### Your task
Exercise in exact copying: restate word for word only the lines below from the one containing "Purpose: The volunteers" through the one containing "-Must be an approved SDSA volunteer", omitting any pictures.

Record set Start Marker

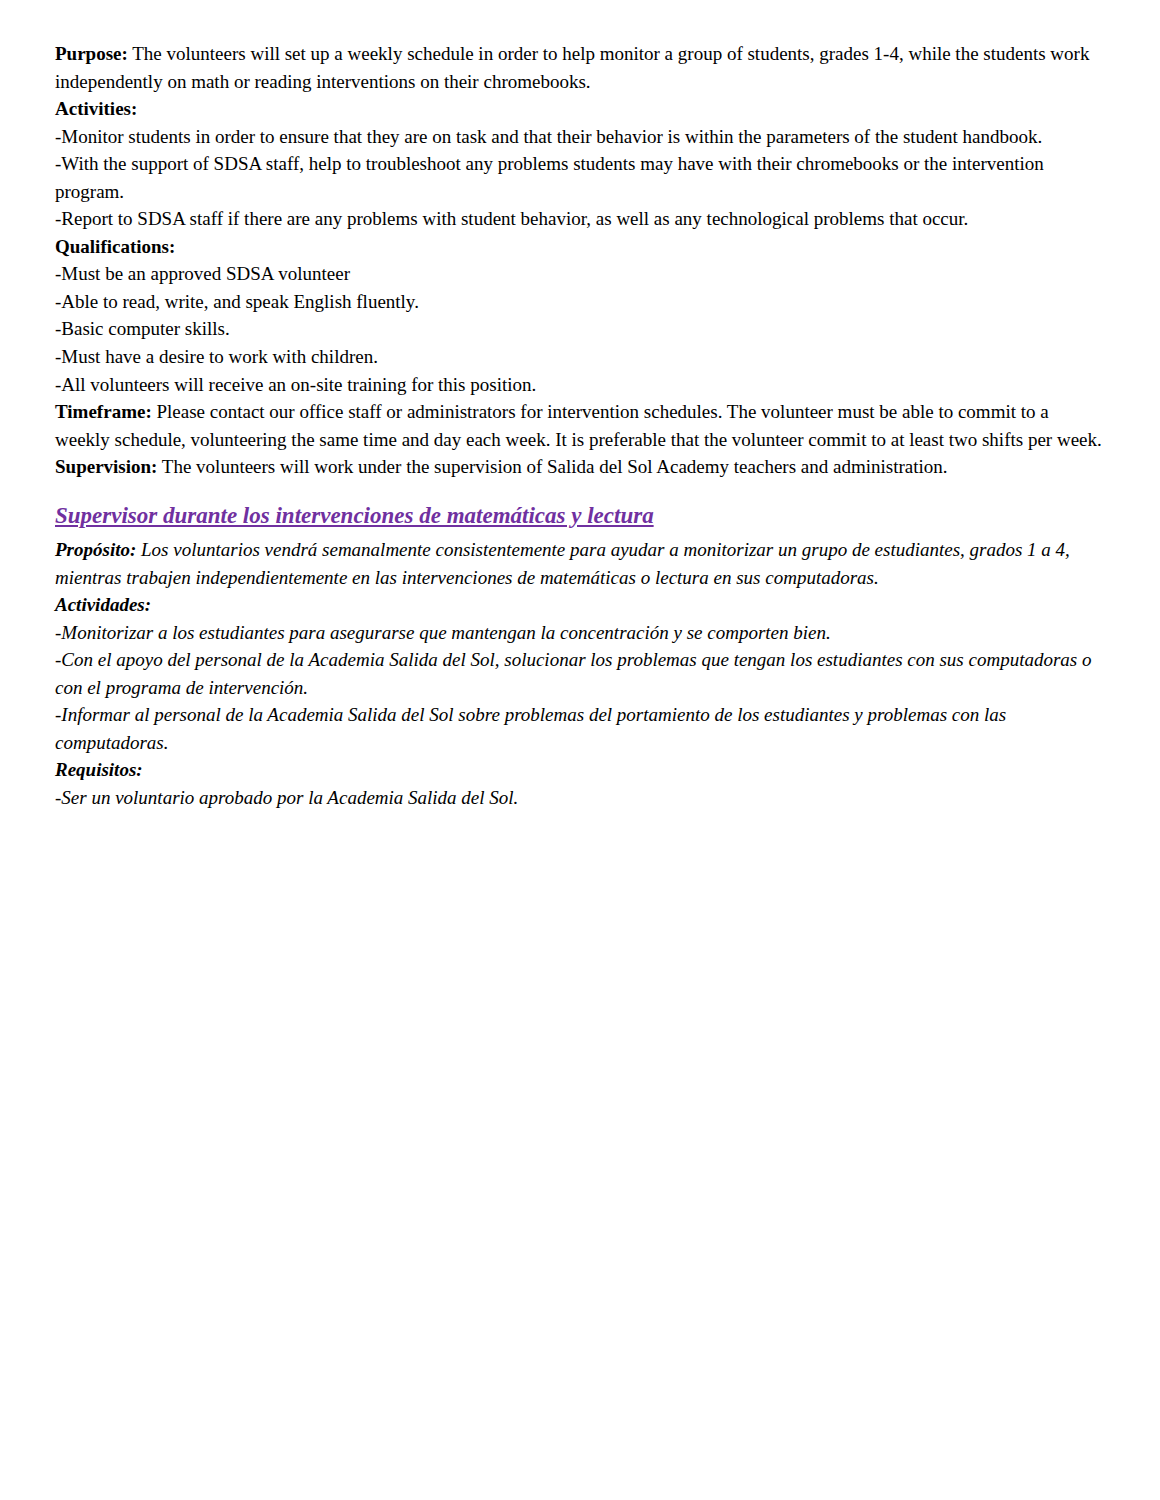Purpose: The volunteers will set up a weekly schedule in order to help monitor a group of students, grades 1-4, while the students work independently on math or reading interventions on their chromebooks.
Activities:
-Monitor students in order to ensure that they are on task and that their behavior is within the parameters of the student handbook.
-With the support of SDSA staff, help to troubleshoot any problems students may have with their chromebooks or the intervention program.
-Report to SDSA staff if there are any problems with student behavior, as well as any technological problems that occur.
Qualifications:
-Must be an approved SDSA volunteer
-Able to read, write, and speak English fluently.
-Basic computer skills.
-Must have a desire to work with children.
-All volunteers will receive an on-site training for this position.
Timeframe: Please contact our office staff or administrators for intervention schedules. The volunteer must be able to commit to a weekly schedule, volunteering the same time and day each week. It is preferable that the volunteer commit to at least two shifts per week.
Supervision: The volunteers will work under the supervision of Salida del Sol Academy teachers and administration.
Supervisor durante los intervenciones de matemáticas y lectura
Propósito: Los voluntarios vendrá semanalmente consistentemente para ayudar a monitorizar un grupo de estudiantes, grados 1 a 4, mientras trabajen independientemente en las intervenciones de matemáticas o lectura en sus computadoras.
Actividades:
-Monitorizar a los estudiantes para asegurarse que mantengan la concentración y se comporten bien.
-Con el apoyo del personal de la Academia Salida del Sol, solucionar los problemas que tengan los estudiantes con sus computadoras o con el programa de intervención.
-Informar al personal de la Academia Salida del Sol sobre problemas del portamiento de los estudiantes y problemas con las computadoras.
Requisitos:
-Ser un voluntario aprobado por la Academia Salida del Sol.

Record set End Marker
Record set Start Marker

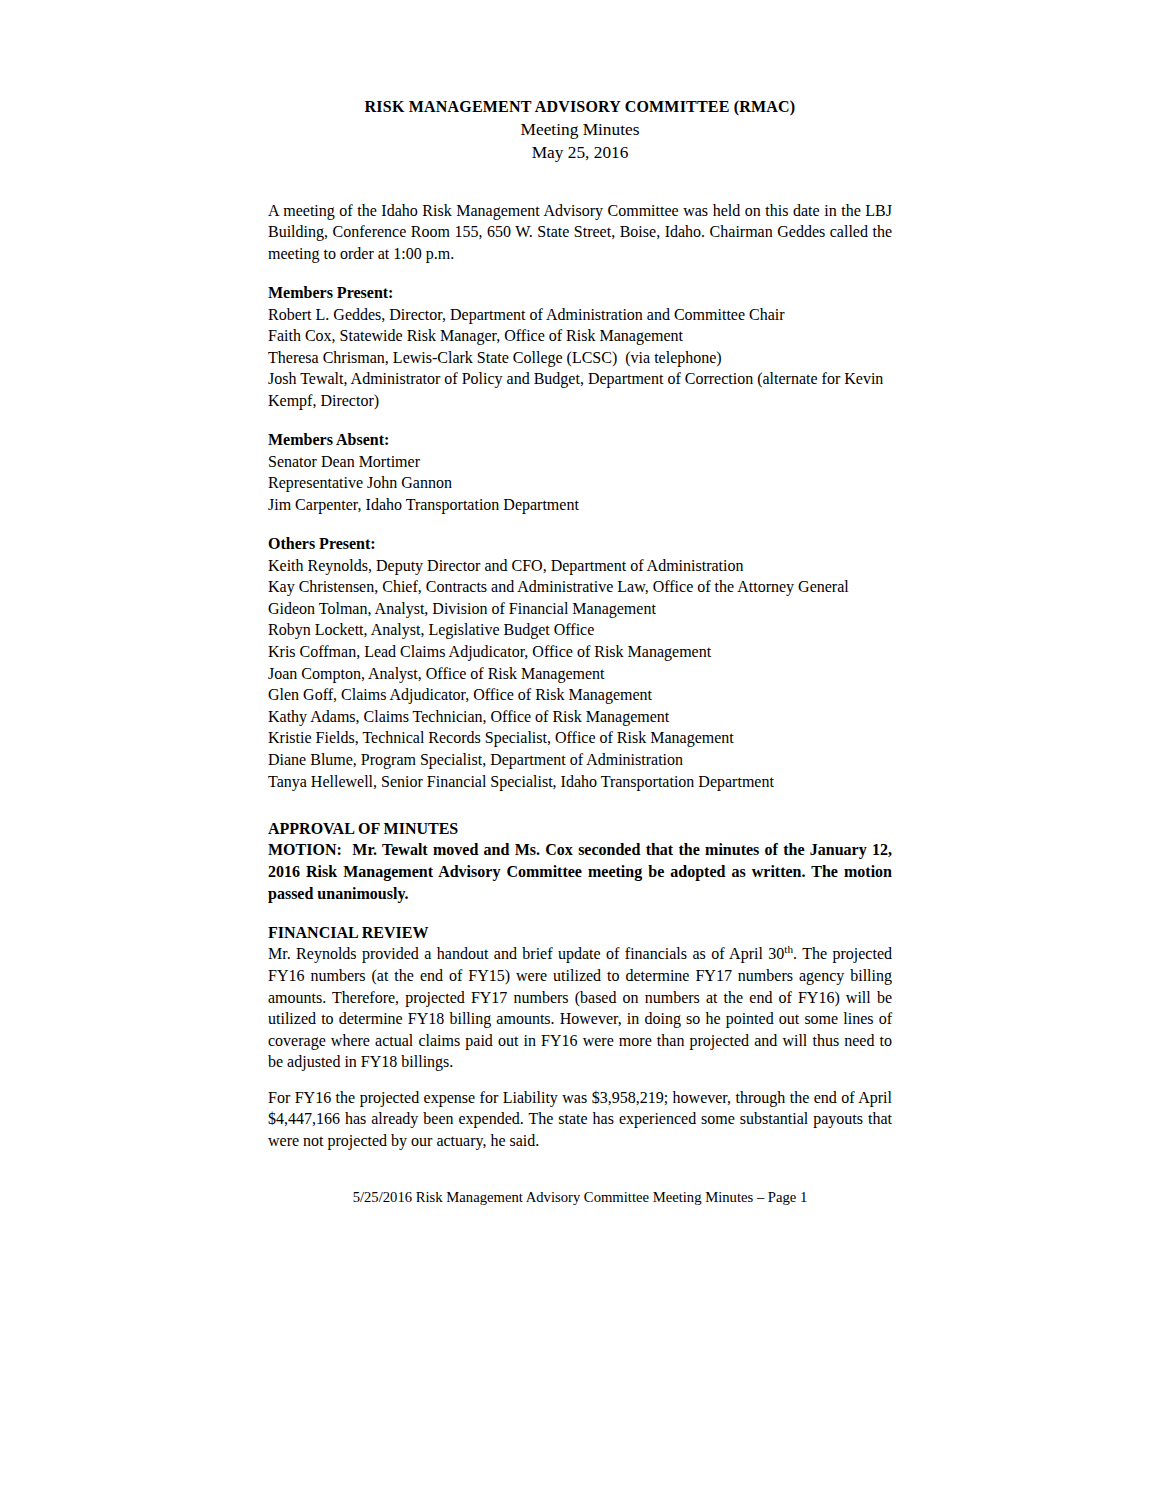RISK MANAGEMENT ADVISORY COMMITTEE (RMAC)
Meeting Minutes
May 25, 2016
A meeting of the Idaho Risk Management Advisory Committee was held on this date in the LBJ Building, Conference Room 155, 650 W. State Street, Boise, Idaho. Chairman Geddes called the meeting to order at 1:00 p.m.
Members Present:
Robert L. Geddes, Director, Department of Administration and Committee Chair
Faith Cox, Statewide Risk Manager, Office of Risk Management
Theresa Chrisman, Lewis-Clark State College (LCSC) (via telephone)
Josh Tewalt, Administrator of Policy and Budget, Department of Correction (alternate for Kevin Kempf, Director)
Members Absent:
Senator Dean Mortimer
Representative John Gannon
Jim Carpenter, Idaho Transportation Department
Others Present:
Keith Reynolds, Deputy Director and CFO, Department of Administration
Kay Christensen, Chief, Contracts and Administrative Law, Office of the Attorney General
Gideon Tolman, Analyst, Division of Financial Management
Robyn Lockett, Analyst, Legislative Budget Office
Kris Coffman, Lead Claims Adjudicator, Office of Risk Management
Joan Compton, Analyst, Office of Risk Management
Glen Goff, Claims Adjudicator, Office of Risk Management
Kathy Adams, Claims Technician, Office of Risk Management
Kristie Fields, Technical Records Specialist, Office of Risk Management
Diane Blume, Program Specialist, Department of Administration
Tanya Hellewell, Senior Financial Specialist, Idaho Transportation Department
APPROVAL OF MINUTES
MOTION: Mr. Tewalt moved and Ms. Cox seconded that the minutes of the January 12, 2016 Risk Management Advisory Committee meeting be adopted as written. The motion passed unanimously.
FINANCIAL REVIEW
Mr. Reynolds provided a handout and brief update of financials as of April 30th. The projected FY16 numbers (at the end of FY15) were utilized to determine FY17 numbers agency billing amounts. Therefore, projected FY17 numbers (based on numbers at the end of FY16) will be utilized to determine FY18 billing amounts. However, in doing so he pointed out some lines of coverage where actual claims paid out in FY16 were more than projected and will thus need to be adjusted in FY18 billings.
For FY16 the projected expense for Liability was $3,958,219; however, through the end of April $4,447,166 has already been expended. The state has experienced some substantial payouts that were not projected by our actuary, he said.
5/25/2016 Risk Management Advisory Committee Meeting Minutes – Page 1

Record set End Marker

### Task answer
Purpose: The volunteers will set up a weekly schedule in order to help monitor a group of students, grades 1-4, while the students work independently on math or reading interventions on their chromebooks.
Activities:
-Monitor students in order to ensure that they are on task and that their behavior is within the parameters of the student handbook.
-With the support of SDSA staff, help to troubleshoot any problems students may have with their chromebooks or the intervention program.
-Report to SDSA staff if there are any problems with student behavior, as well as any technological problems that occur.
Qualifications:
-Must be an approved SDSA volunteer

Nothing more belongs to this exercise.